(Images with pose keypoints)
BEGIN

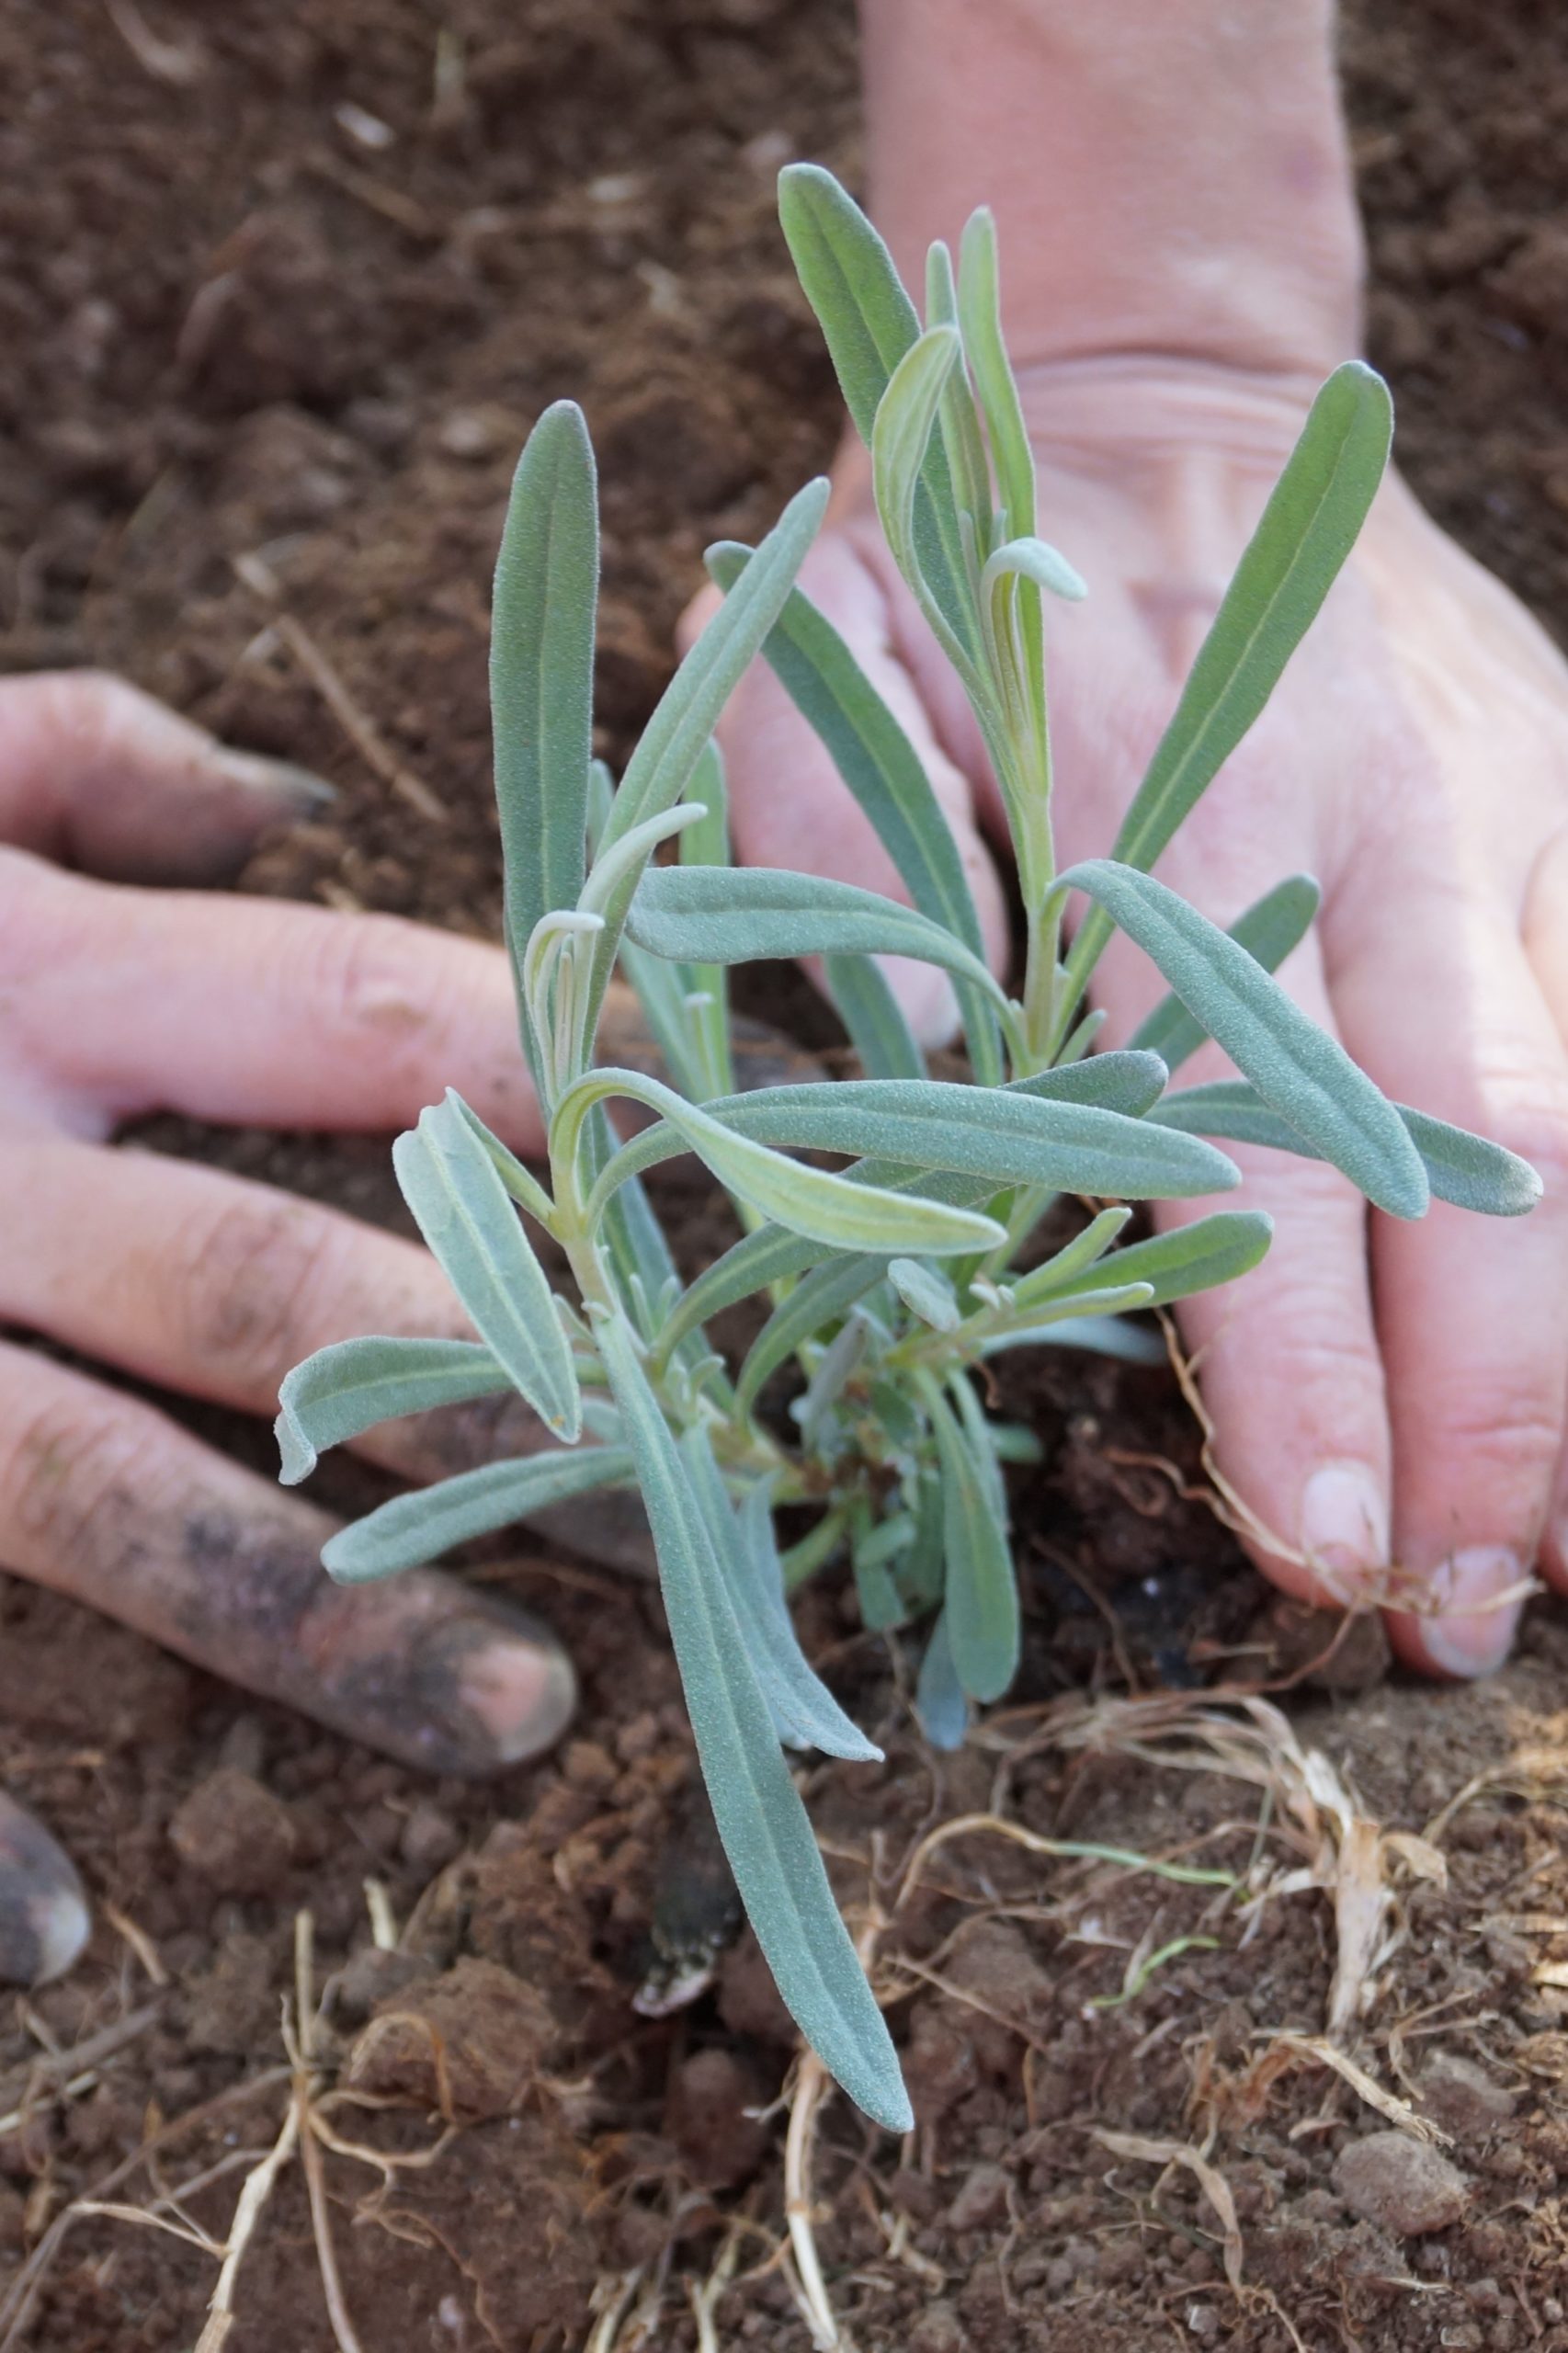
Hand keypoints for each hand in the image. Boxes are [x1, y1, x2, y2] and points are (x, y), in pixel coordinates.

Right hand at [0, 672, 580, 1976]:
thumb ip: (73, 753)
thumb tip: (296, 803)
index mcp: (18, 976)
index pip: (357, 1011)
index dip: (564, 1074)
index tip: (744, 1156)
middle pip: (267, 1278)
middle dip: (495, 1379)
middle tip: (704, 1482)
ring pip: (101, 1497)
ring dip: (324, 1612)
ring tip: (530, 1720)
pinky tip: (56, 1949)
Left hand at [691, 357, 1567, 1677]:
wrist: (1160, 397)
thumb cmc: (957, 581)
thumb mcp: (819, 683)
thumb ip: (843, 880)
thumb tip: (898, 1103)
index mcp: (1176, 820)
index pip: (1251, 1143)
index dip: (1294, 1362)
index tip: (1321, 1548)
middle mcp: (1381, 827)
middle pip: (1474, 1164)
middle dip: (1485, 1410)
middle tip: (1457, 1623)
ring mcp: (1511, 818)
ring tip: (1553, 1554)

END
BEGIN

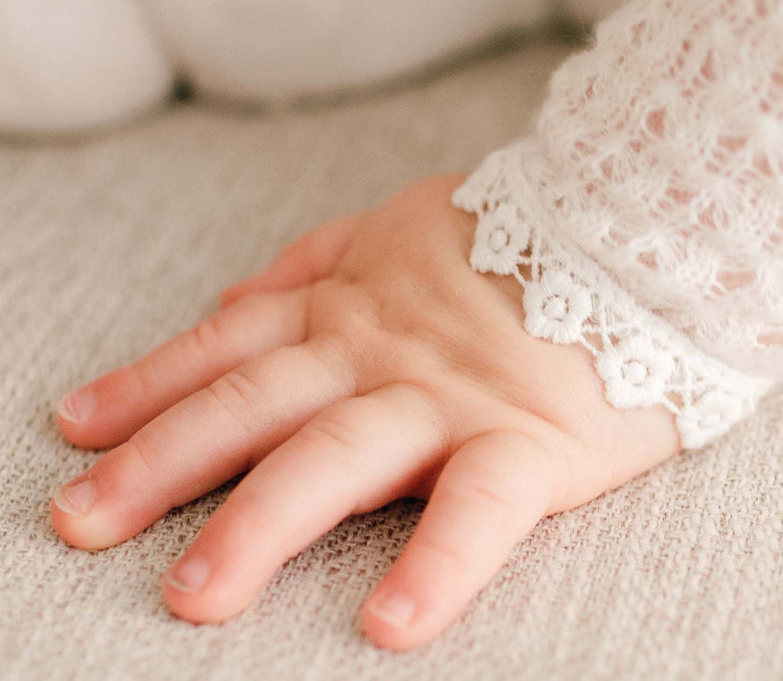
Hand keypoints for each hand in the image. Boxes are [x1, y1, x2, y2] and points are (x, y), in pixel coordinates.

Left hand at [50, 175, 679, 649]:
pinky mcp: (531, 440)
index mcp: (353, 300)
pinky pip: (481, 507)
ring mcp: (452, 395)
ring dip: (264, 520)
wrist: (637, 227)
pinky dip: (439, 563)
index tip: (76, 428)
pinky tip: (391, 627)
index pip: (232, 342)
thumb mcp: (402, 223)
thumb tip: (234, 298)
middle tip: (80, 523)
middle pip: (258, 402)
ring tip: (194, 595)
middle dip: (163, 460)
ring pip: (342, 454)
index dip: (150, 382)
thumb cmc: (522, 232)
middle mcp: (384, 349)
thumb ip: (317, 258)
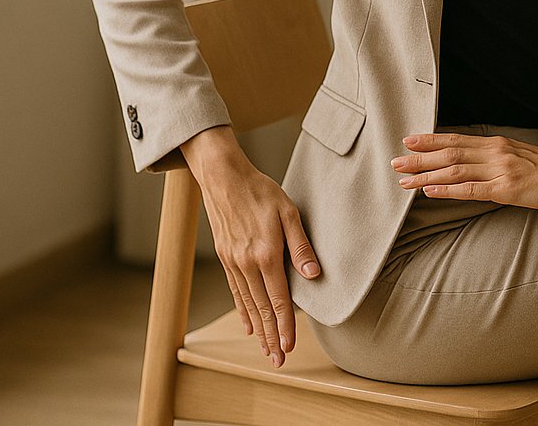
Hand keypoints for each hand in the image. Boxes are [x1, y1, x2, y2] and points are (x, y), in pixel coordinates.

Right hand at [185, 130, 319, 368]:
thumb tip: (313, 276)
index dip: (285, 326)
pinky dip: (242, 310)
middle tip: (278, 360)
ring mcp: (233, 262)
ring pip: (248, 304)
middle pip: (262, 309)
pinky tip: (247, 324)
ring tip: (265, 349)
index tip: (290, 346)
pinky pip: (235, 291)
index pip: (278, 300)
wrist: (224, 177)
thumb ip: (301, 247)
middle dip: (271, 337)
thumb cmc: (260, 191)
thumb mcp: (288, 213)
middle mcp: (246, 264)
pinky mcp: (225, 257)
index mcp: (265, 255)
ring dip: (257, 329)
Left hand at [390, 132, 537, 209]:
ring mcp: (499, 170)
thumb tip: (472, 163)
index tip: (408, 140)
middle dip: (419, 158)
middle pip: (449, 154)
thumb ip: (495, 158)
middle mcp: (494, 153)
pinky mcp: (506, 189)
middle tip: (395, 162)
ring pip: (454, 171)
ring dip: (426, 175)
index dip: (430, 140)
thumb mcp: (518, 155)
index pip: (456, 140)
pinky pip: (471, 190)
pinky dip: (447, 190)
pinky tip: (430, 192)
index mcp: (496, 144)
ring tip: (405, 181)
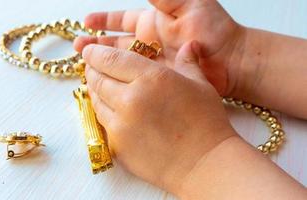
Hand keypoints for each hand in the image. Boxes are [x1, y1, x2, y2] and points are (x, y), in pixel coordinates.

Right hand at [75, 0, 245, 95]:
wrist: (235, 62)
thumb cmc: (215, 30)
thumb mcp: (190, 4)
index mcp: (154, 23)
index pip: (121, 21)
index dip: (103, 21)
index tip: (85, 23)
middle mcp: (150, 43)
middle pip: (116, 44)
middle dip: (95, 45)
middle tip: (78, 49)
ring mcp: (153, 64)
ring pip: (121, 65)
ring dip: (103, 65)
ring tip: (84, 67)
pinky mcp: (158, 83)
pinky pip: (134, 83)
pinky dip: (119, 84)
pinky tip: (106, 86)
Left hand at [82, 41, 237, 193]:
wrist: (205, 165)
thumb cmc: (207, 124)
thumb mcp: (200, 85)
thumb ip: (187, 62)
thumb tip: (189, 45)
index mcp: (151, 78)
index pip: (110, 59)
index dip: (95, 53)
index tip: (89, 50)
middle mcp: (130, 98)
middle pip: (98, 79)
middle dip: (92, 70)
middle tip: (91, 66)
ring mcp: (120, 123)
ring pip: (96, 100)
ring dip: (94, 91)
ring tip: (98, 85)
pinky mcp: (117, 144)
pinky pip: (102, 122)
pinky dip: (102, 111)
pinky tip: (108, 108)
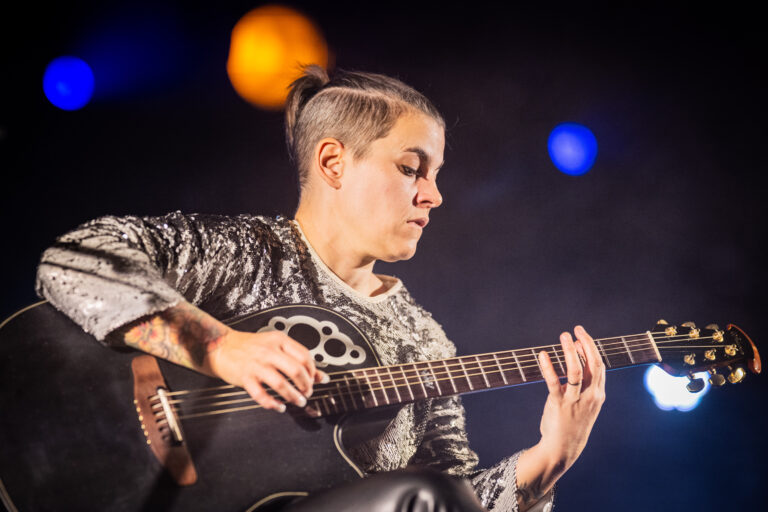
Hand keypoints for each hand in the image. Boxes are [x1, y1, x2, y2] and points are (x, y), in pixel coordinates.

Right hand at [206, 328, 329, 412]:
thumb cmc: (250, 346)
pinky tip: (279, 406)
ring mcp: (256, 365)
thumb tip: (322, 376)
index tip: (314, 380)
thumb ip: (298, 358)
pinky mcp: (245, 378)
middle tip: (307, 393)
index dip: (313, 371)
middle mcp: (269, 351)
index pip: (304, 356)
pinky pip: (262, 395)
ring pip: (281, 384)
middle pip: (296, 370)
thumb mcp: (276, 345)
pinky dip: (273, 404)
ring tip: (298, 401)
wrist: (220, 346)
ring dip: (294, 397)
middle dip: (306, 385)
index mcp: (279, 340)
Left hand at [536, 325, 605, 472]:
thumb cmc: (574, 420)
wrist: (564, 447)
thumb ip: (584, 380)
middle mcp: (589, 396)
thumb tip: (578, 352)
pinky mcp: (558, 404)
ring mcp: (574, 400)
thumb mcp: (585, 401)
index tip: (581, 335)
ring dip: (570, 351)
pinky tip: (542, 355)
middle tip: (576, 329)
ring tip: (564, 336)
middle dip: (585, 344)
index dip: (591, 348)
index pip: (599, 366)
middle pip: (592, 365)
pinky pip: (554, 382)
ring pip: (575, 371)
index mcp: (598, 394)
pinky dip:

END

**THE PROBLEM:**
Find the lines in the records that contain the word "Right", then copy every one of them.

**EXERCISE SOLUTION:**
Right hand at [0, 672, 580, 1976]:
Right hand at [185, 130, 319, 368]:
Right hand at [75, 0, 245, 95]:
Right hand at [206, 328, 329, 412]:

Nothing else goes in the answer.